Calls for additional aid from Biden are likely to ramp up as cities strain to accommodate asylum seekers. At Thursday’s press conference with Adams, Manhattan Borough President Mark Levine (D) called for the city to be afforded the same reimbursements from the Federal Emergency Management Agency (FEMA) that Texas is currently receiving.

“What has been missing so far is a concrete plan of action to manage better the resources that it has, to provide new ones, and to use executive authority to create bigger support for some of the systems that are needed,” Ruiz Soto said.

The Biden administration has invested significant funds in helping alleviate the refugee crisis from Venezuela and other troubled nations so that they can receive relief before they even reach U.S. soil. The White House announced another $314 million in “new humanitarian, health, economic, and development assistance for Venezuelan refugees and vulnerable migrants across the hemisphere” in June.

In the near term, one potential solution is a better organized and more transparent effort to transport asylum seekers from communities on the border into the interior of the country.

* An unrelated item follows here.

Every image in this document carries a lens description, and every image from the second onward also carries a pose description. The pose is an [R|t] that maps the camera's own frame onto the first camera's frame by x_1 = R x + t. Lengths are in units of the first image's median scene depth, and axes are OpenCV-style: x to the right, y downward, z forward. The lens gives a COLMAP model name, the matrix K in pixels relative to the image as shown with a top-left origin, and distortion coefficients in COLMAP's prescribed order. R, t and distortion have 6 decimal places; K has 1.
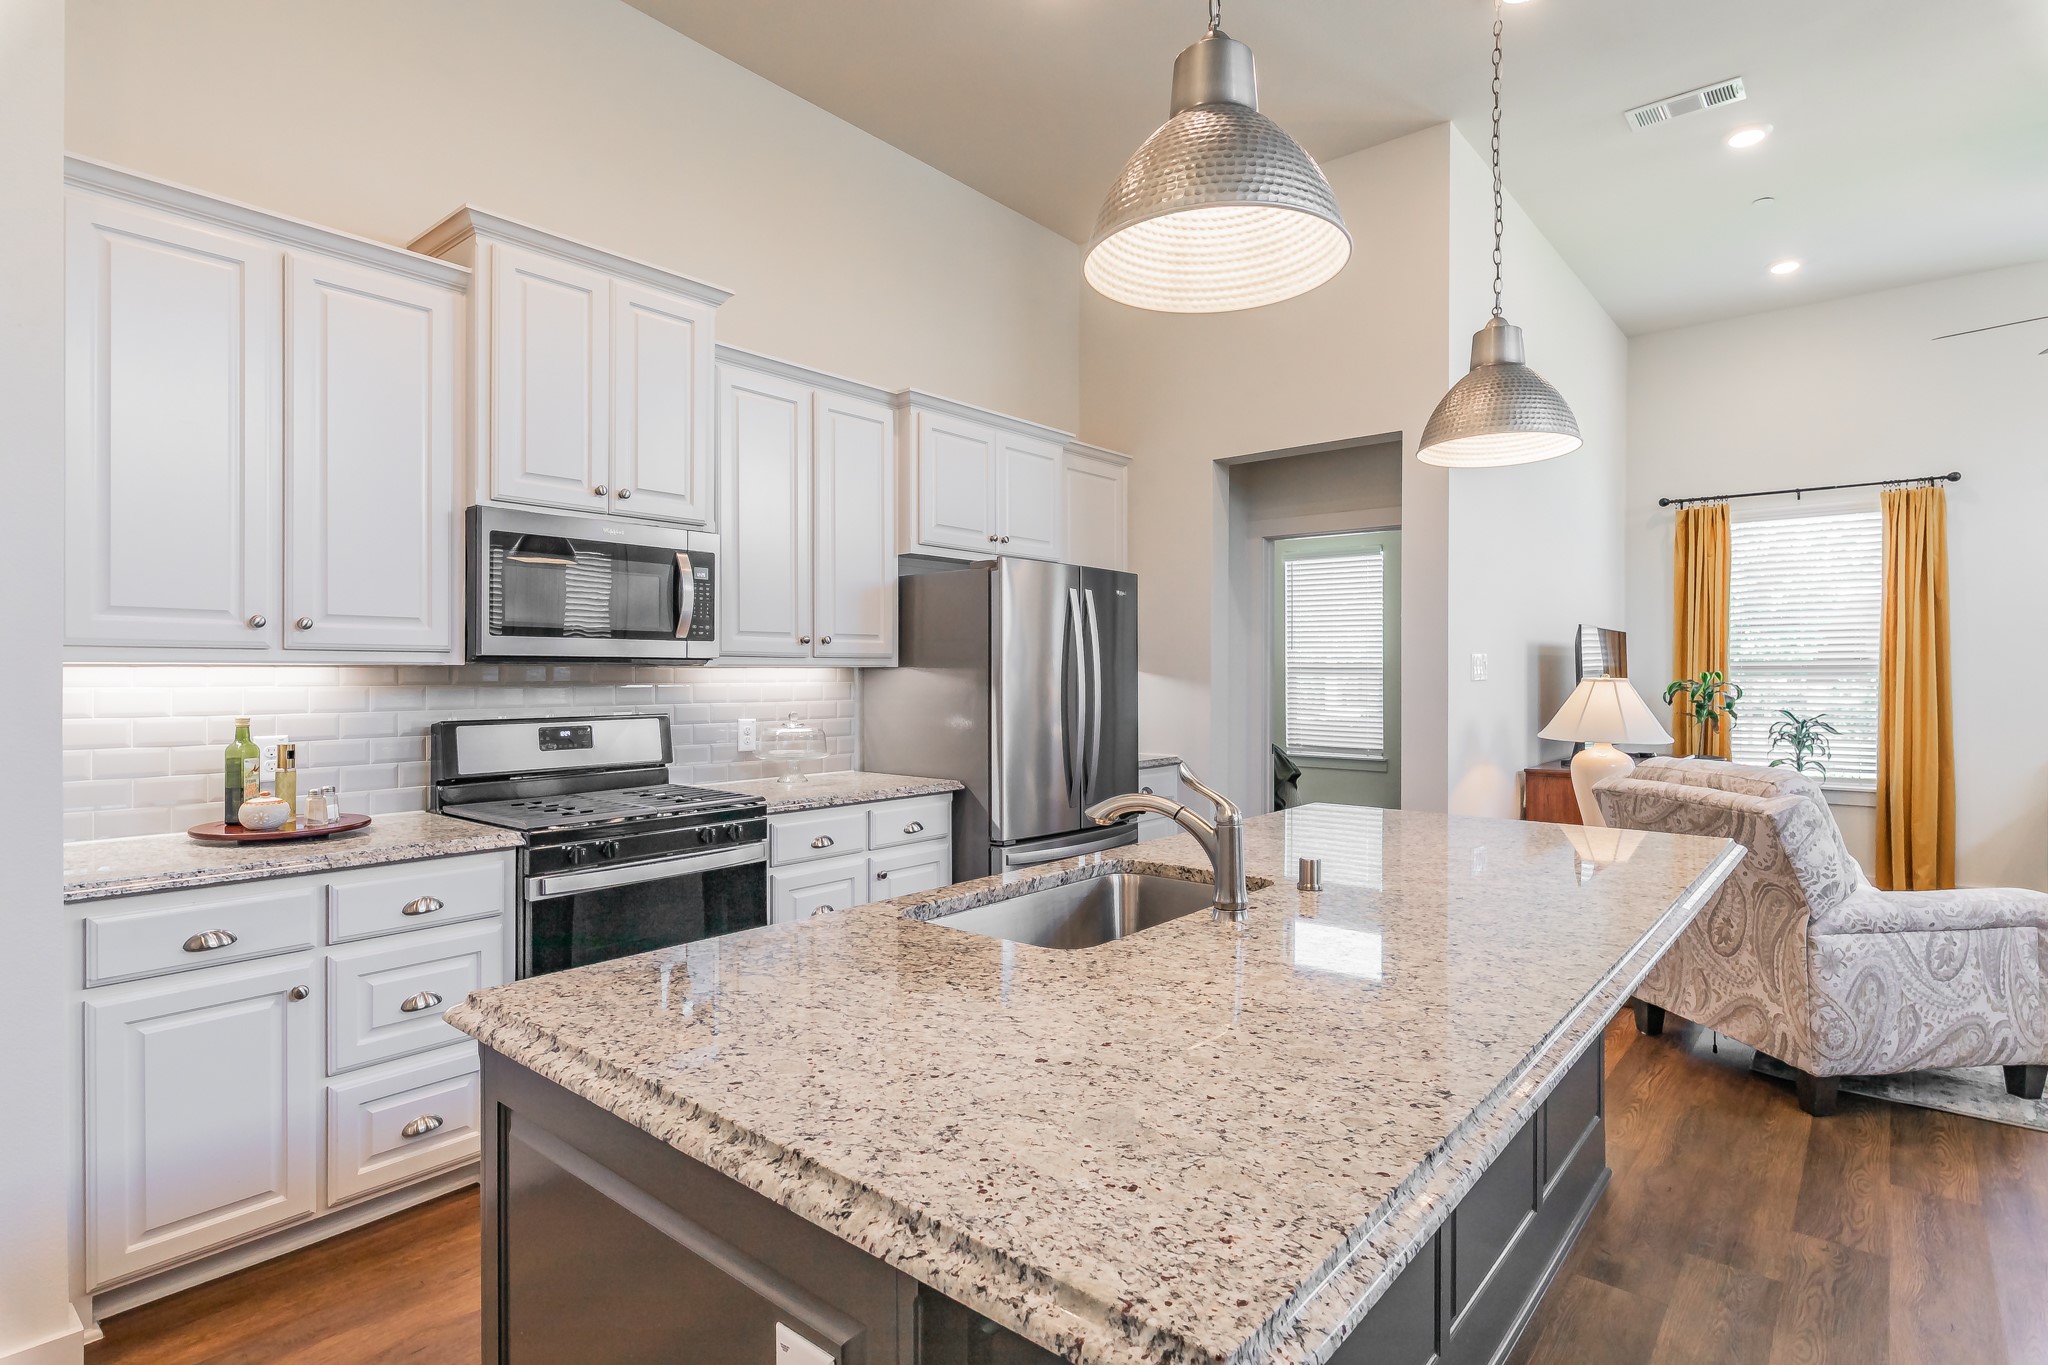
lens RADIAL K [[1037.7, 0, 1008.3], [0, 1037.7, 675.1], [0, 0, 1]] dist [0.003011, -0.000160]
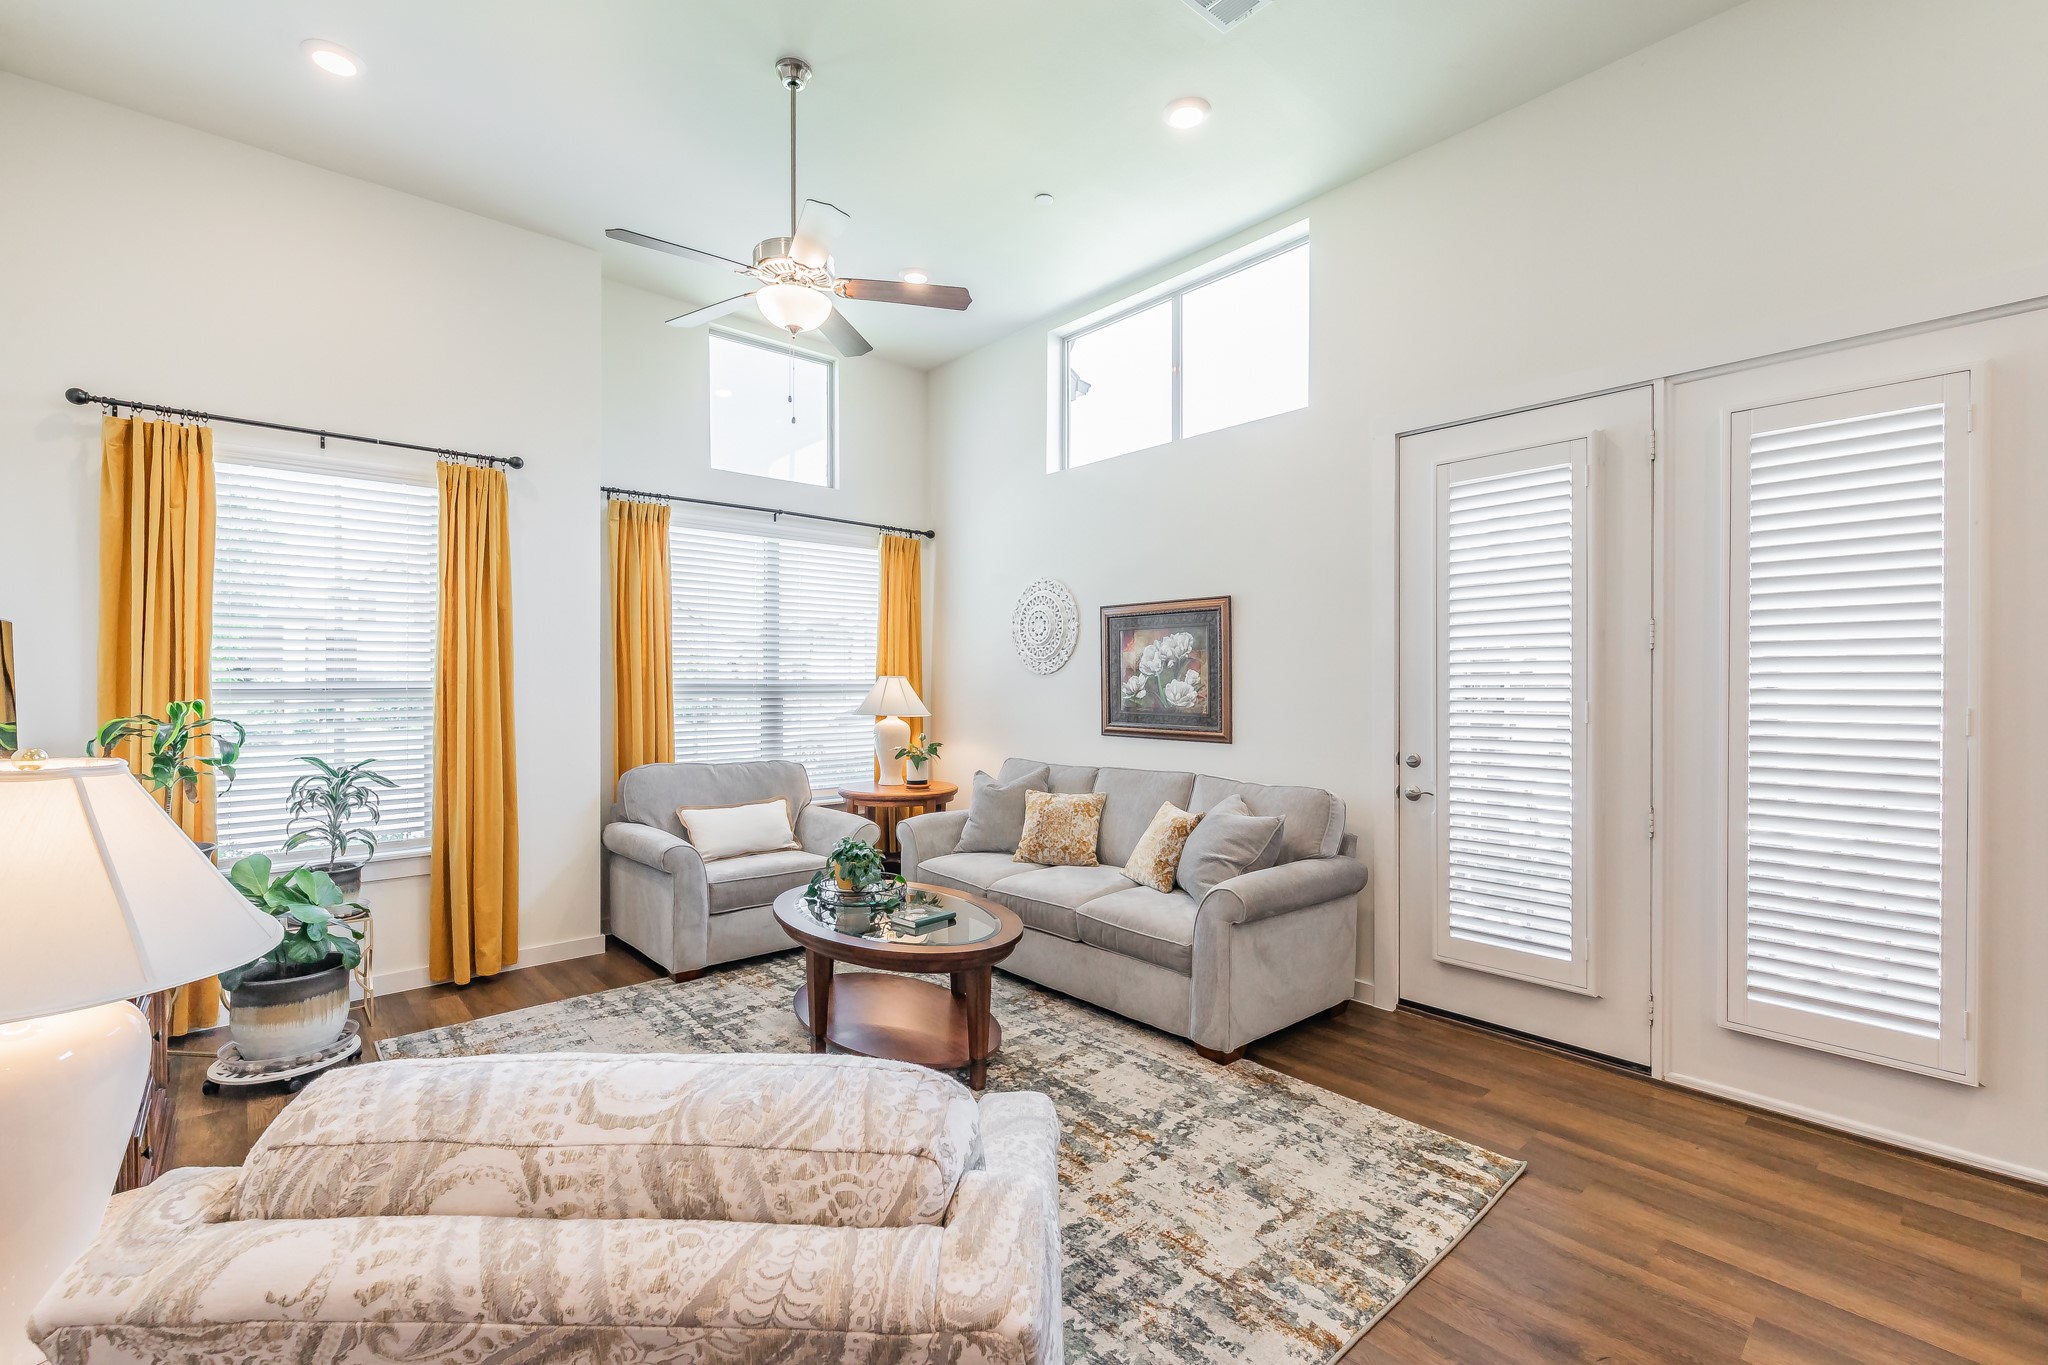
lens RADIAL K [[886.8, 0, 1043.4], [0, 886.8, 677.2], [0, 0, 1]] dist [0.005613, 0.000731]
pose [[0.125523, 0.002623, 0.992087, 0.480237], [0.001997, 0.999994, -0.002896, -0.029045], [-0.992089, 0.002345, 0.125517, 0.926983]]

The city of El Paso has already begun modeling what that kind of approach might look like, funding buses of asylum seekers to New York City in coordination with New York City officials.

The Department of Homeland Security’s standard practice for alleviating crowding at specific entry points along the U.S.-Mexico border is to move some migrants to another area along the border. The agency generally does not transport migrants further inland, because in the event that the federal government rejects an asylum claim, it is easier to locate and deport them from the border region.

Some Department of Homeland Security officials, however, have urged the White House to develop a national strategy for transporting asylum seekers into the interior of the country in a faster and more organized fashion. Those officials have grown frustrated that their entreaties have not been heeded, according to internal communications obtained by NBC News.

Jean-Pierre, the White House press secretary, addressed the NBC News report during her daily press briefing on Friday.

“There’s always conversations happening about how to deal with changing circumstances at the border and improve border processing systems,” she said. “I don’t have any new policies to preview from here.”

In his remarks on Thursday evening, Biden insisted that his administration already has a functional system for handling the influx of asylum seekers.

“We have a process in place to manage migrants at the border,” Biden said. “We’re working to make sure it’s safe and orderly and humane. Republican officials should not interfere with that process.”